Entertainment

Danger: dancers talking

Sometimes it’s better to just shut up and dance. There was good stuff in Cedar Lake Contemporary Ballet’s performance at the Joyce Tuesday night, but not when the dancers opened their mouths.

Choreographer Sidi Larbi Cherkaoui’s “Orbo Novo” (Latin for “The New World”) was inspired by the book “My Stroke of Insight,” by Jill Bolte Taylor, a brain scientist who suffered her own massive stroke. (Now recovered, Taylor’s since appeared on “Oprah.”)

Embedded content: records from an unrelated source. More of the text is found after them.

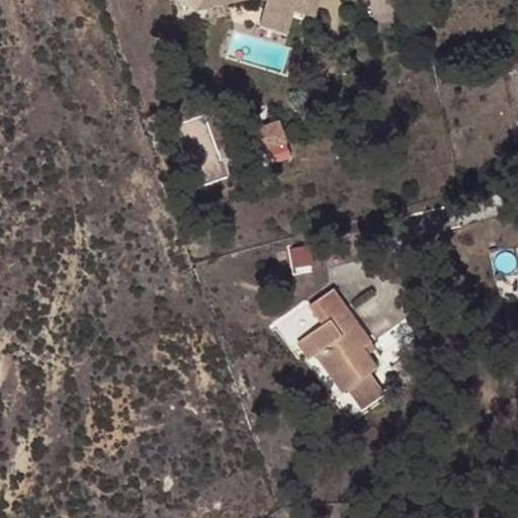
[(208,0),(211,7),(239,0),(266,0),(264,8),(292,17),(294,10),(315,16),(319,0),(208,0)]
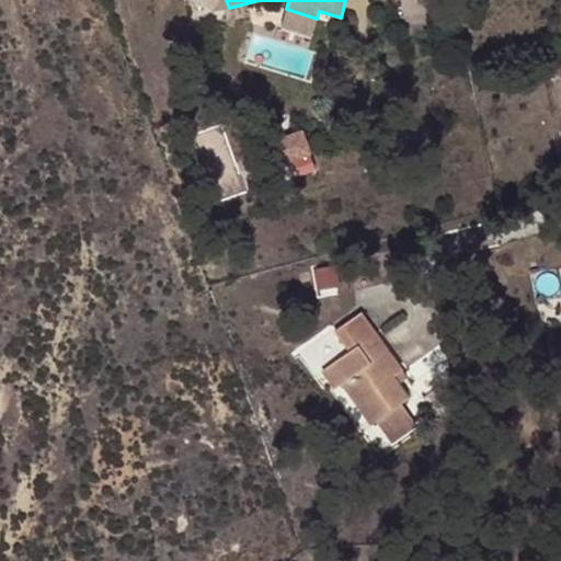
[(317,19),(286,9),(281,27),(311,36),(317,19)]
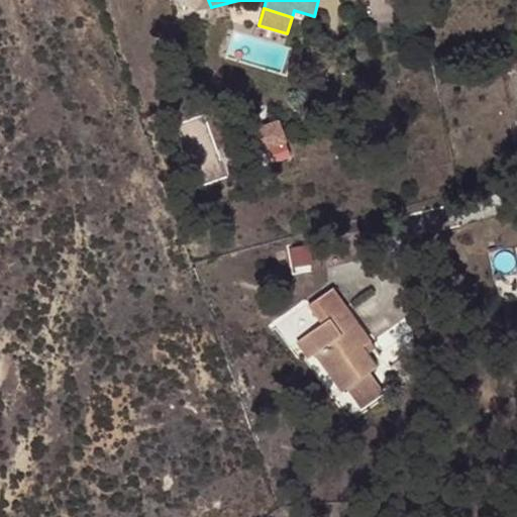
[(212,116),(182,123),(195,184),(225,178),(212,116)]
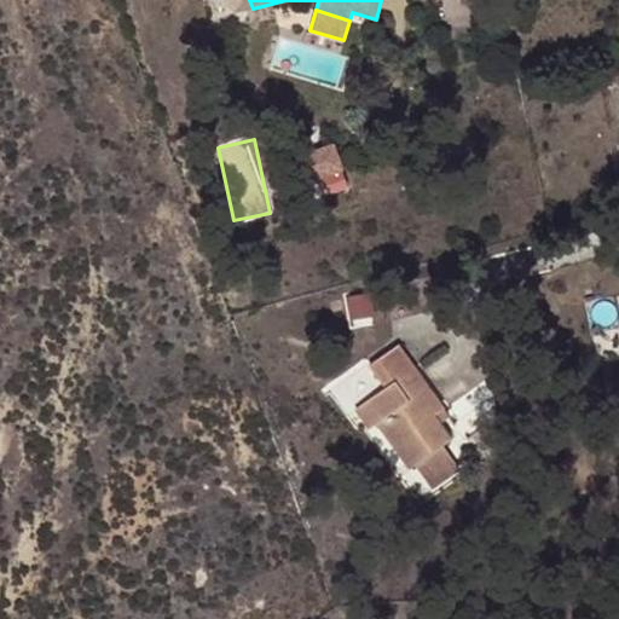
[(305,179),(328,177),(329,191),(346,190),(340,144),(301,149),(305,179)]
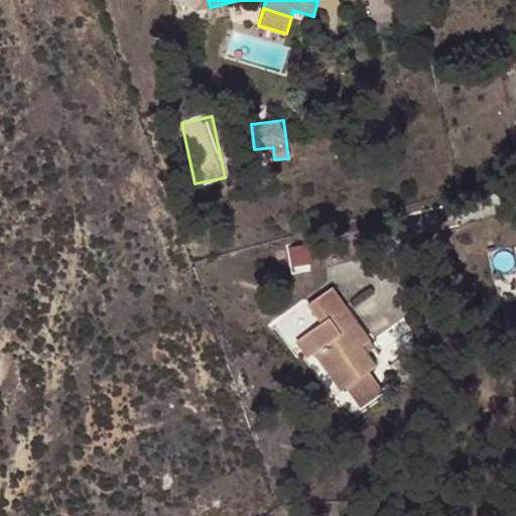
[(332,287),(308,304),(324,326),(299,343),(307,353),(308,355),(314,350),(342,390),(346,388),(369,371),(375,367),(359,344),(367,338),(332,287)]
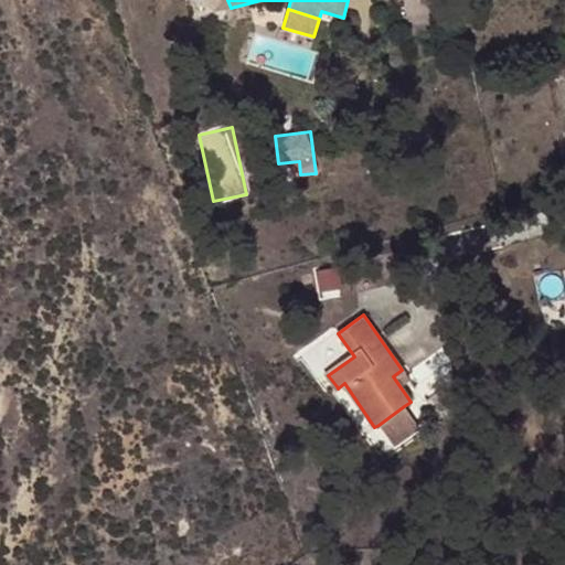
[(404,406),(379,425),(394,447),(419,428),(404,406)]
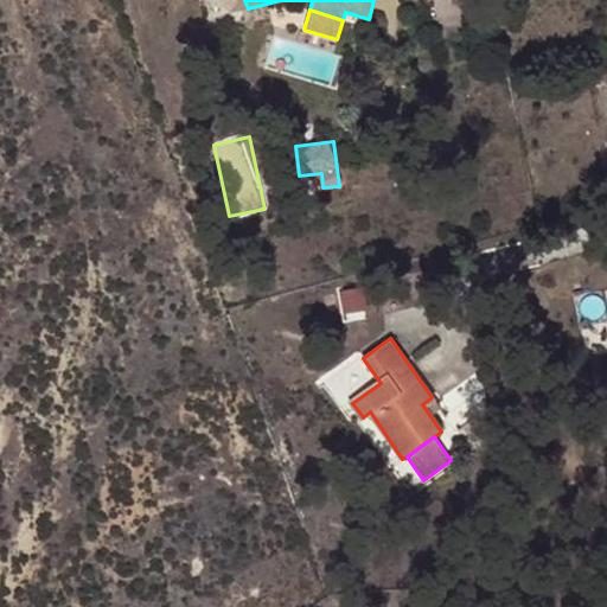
All buildings are outlined.
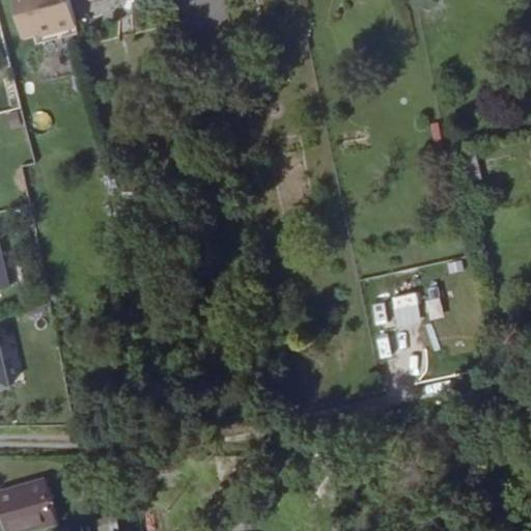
[(39,35),(76,26),(68,0),(14,0),(21,31),(37,27),(39,35)]
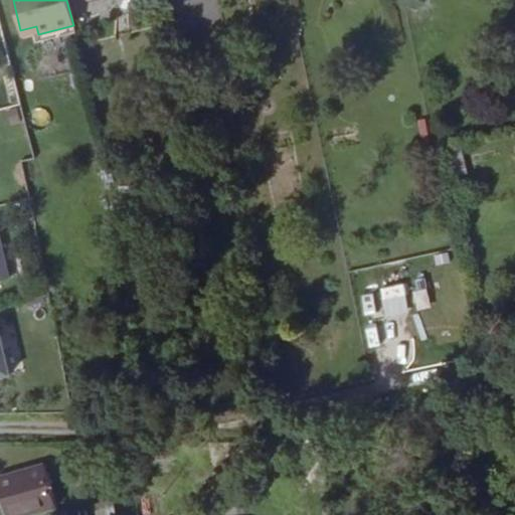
[(46,49),(48,70),(70,67),(67,46),(46,49)]
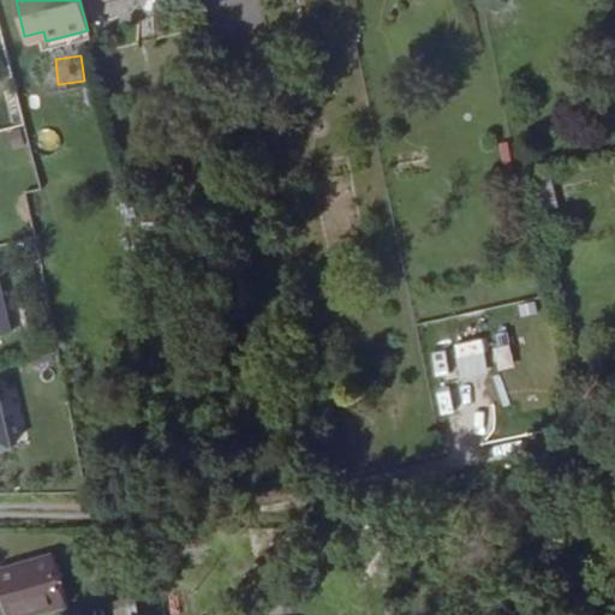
[(37,150),(59,147),(55,127),(34,131),(37,150)]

Although often danced in monolithic unison, “Orbo Novo” had a rushing flow and poignancy in depicting the mental landscape of a stroke victim. In the opening scene, as a man and a woman reached through a large metal grid to each other, the woman pulled herself part of the way through but remained trapped and suspended.

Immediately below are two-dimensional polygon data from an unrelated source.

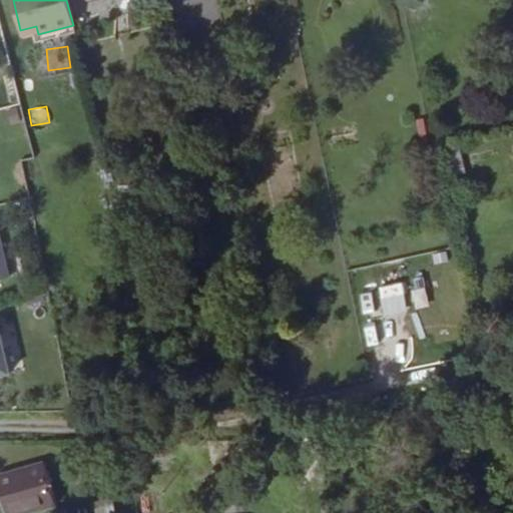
[(444,149),(451,176),(466,172),(459,145),(444,149)]
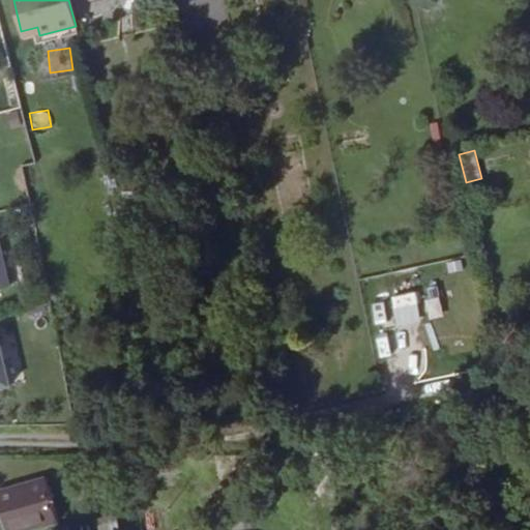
[(0,287),(9,285),(0,251),(0,287)]
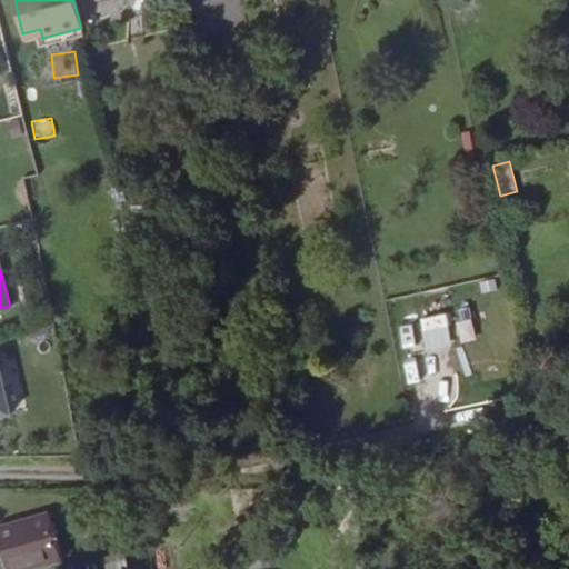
[(446,312),(418,317),(423,349),(451,345),(446,312)]
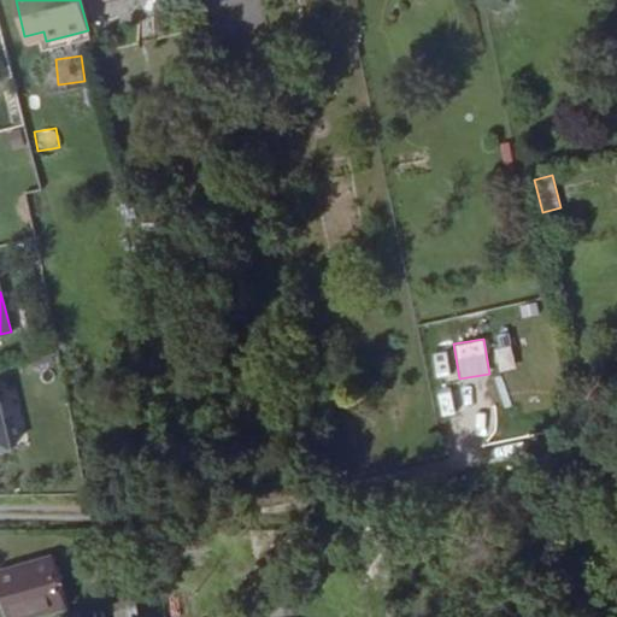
[(0,448),(12,446),(0,398),(0,448)]
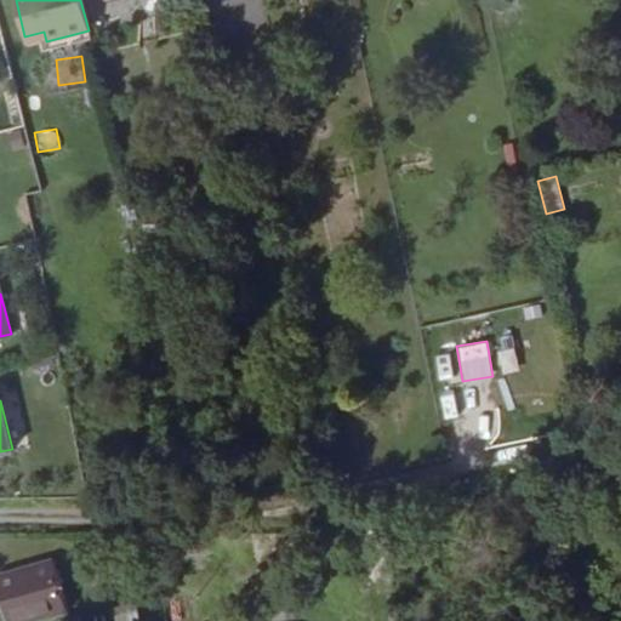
[(44,620),(61,616),(45,565),(0,577),(0,611),(3,620),(44,620)]
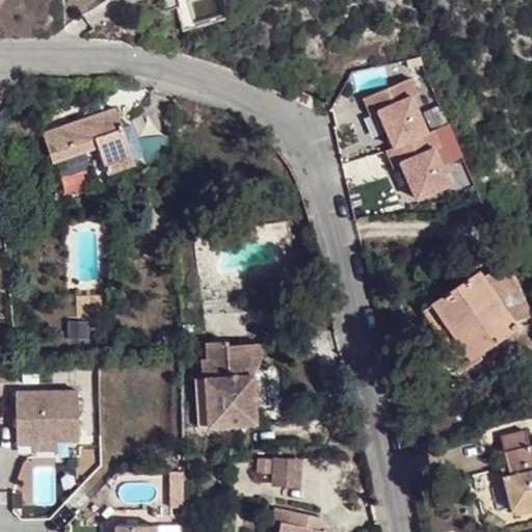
[(471,183),(452,123),(428,130),(413,80),(356,98),(363,117),(381,111),(409,203),(471,183)]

Alexander Dodge’s set, composed of movable gridded panels, was ingenious and evocative. Szymón Brzoska’s beautiful score, played live by a piano quintet, was a classy touch.

Things got rough, though, when the dance went from being inspired by Dr. Taylor’s book to being about it. The dancers inexpertly narrated long passages from the book or fell down and twitched.

Cherkaoui is a better choreographer than he is a thinker — do you really want to get your dance ideas from “Oprah” and Dr. Oz? — and the company is better at dancing than talking.

That said, there’s an interesting dance within “Orbo Novo,” if you ignore the prattle and psychobabble.